Vous pouvez voir et entendre les fruits de ces efforts dans La Terrequi documente la transformation confiante de Mitski en l'une des présences sur scène les plus théâtrales (et parfois dingues) de la musique contemporaine. Tout au long du film, nous la voyons interpréter des chansons avec un mélange de coups de pied et de coups de poing aériens de style pantomime et Jazzercise. Travaillant avec la chorégraphe Monica Mirabile, Mitski n'est pas ce que j'appellerais un « grand » danseur. Mais elle est une déménageuse et une shaker fascinante – et délicieusement étrange –, ce qui pourrait en fait être meilleur dans ce contexte. La regarder gesticuler tout au long des 21 chansons a renforcé dans mon esprit la séparation de Mitski de tous les autres artistes de sa génération, qui pour la plupart ont tendance à se cacher derrière les guitares et les pianos sur scène. Rares sont ceux qui ont la conviction d’être complètement cinglés pour le bien de l’art comme elle. Dans La Terrec'est vraiment une personne sans peur.
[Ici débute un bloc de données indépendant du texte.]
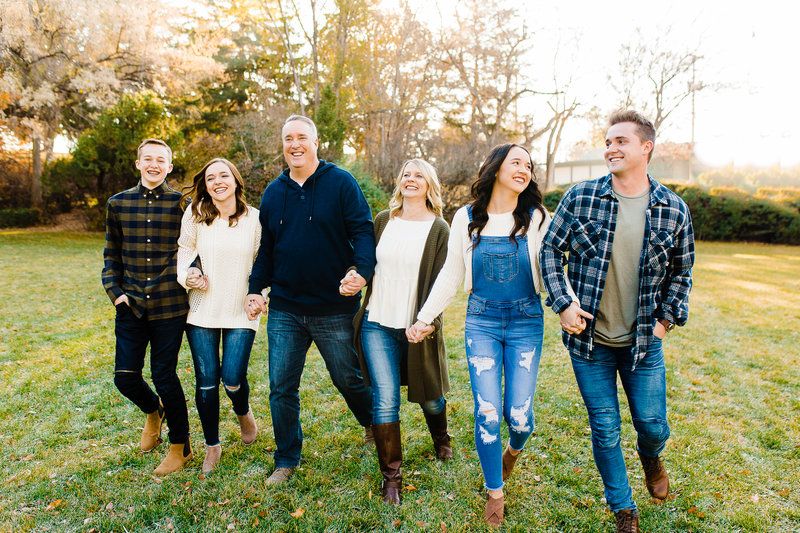
Locate an element on the screen. family picture is located at coordinates (132, 259), (237, 250), (324, 244), (512, 290), (626, 282).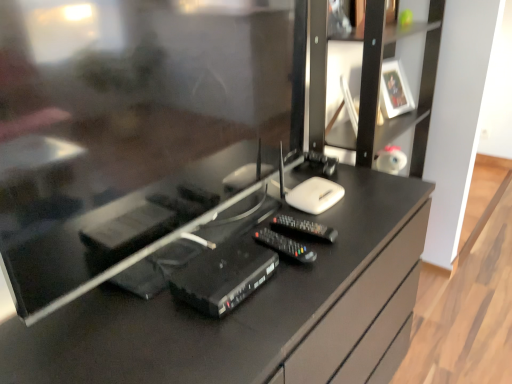
Question: Is black plastic remote control at center, acting as the 1th equipment starting from the right, bigger than white glossy picture frame at upper right?

Choices:
 (A) no
 (B) yes

Answer: (A)

Question: Does black plastic remote control at center, acting as the 1th equipment starting from the right, come behind white glossy picture frame at upper right?

Choices:
 (A) yes
 (B) no

Answer: (B)

Question: Is black plastic remote control at center, acting as the 1th equipment starting from the right, oriented towards white glossy picture frame at upper right?

Choices:
 (A) yes
 (B) no

Answer: (B)

Question: Does black plastic remote control at center, acting as the 1th equipment starting from the right, appear on the left side of white glossy picture frame at upper right?

Choices:
 (A) yes
 (B) no

Answer: (A)

Question: From the image's perspective, is black plastic router at center, placed as the 2th equipment when sorted from right to left, above or below black plastic remote at center?

Choices:
 (A) above
 (B) below

Answer: (B)

Question: From their relative heights in the image, would you say black plastic router at center, placed as the first equipment when sorted from left to right, is taller or shorter than black plastic remote at center?

Choices:
 (A) short
 (B) tall

Answer: (B)

Question: Looking at their shapes, would you say black plastic router at center, placed as the 2th equipment when sorted from right to left, is wider or thinner than black plastic remote at center?

Choices:
 (A) wide
 (B) thin

Answer: (B)

Question: In terms of size, does black plastic router at center, placed as the 2th equipment when sorted from right to left, appear bigger or smaller than black plastic remote at center?

Choices:
 (A) small
 (B) big

Answer: (B)

Question: Considering their positions, is white glossy picture frame at upper right located in front of or behind black plastic router at center, placed as the 2th equipment when sorted from right to left?

Choices:
 (A) front
 (B) behind

Answer: (B)

Question: Is white glossy picture frame at upper right bigger or smaller than black plastic router at center, placed as the 2th equipment when sorted from right to left?

Choices:
 (A) small
 (B) big

Answer: (B)

Question: Which is correct: white glossy picture frame at upper right is inside black plastic router at center, placed as the 2th equipment when sorted from right to left, or outside of it?

Choices:
 (A) outside
 (B) inside

Answer: (A)

Question: From a real-world perspective, is white glossy picture frame at upper right physically located above or below black plastic router at center, placed as the first equipment when sorted from left to right?

Choices:
 (A) above
 (B) below

Answer: (A)

Question: In terms of height, does white glossy picture frame at upper right look taller or shorter compared to black plastic remote at center?

Choices:
 (A) short
 (B) tall

Answer: (B)

Question: Does point (382, 89) appear closer or farther from the camera than point (291, 216)?

Choices:
 (A) closer
 (B) farther

Answer: (B)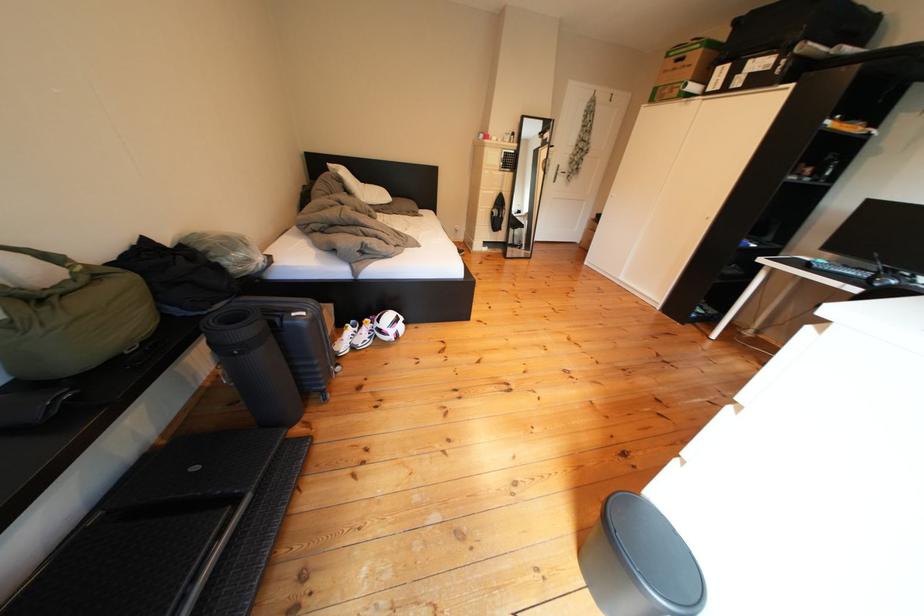
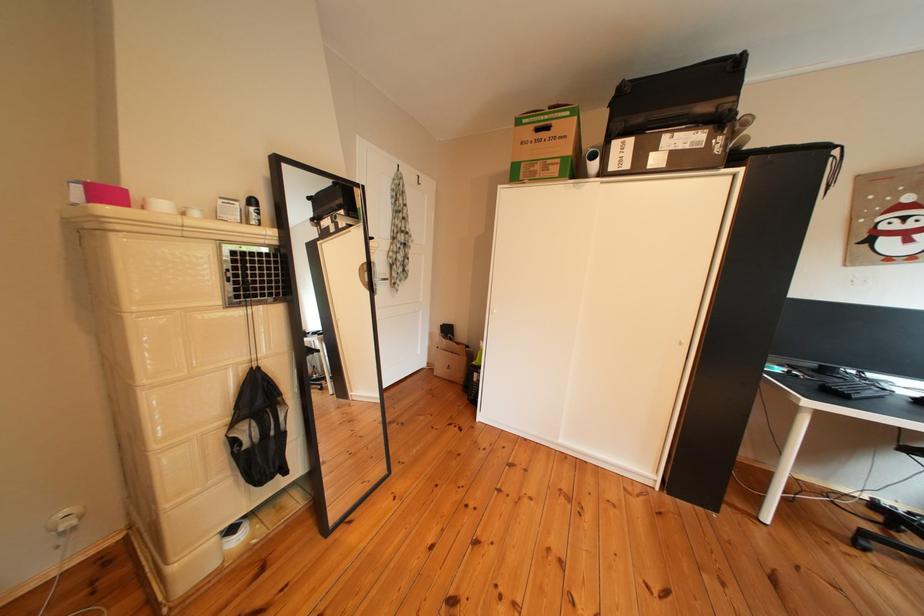
The point at (506, 217) is marked in the first image. Where is the corresponding point in the second image?

(249, 447)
Ce qui signifie que ses pairs ne sont pas contemporains mais historiques – en particulier les trois B de l’avant-pop excentrique de la vieille école (Bowie, Byrne et Bush). Sur scène, Mitski a officiellement pris sa place dans cette lignée.

Quand j'ai révisé La terre est inhospitalièrej'en ai conclu que les paysages sonores country-rock oniriques de l'album ne ressemblaient pas au travail d'un artiste courtisant un large public. Au lieu de cela, la musique était « située dans un environnement étrange et sombre qui existe strictement dans l’imagination du chanteur ». Il s'avère que j'avais à moitié raison à ce sujet. Comme Arrêtez de donner du sens rencontre Twin Peaks : Le retourle film-concert de Mitski présente certainement une expérience cinématographique étrange et sombre. Mais cette qualité étrange et obscure est précisément ce qui a fait de Mitski une si grande star, qui La Terre documents aussi sûrement que les Époques le film a capturé l'omniprésence de Taylor Swift.

Comme tous les films de concerts les plus mémorables, La Terre fonctionne comme une sorte de pierre angulaire. Pour Mitski, cela pourrait très bien être le résumé définitif de sa carrière jusqu’à présent, étant donné la setlist qui s’étend sur tout le catalogue – qui, fait intéressant, laisse de côté « Your Best American Girl », la chanson la plus célèbre de sa « première » période – et la maîtrise maximale de son pouvoir sur le public. Où elle va après cela, personne ne le sait. Mais quelle que soit la direction qu’elle choisira, elle lui appartiendra sans aucun doute.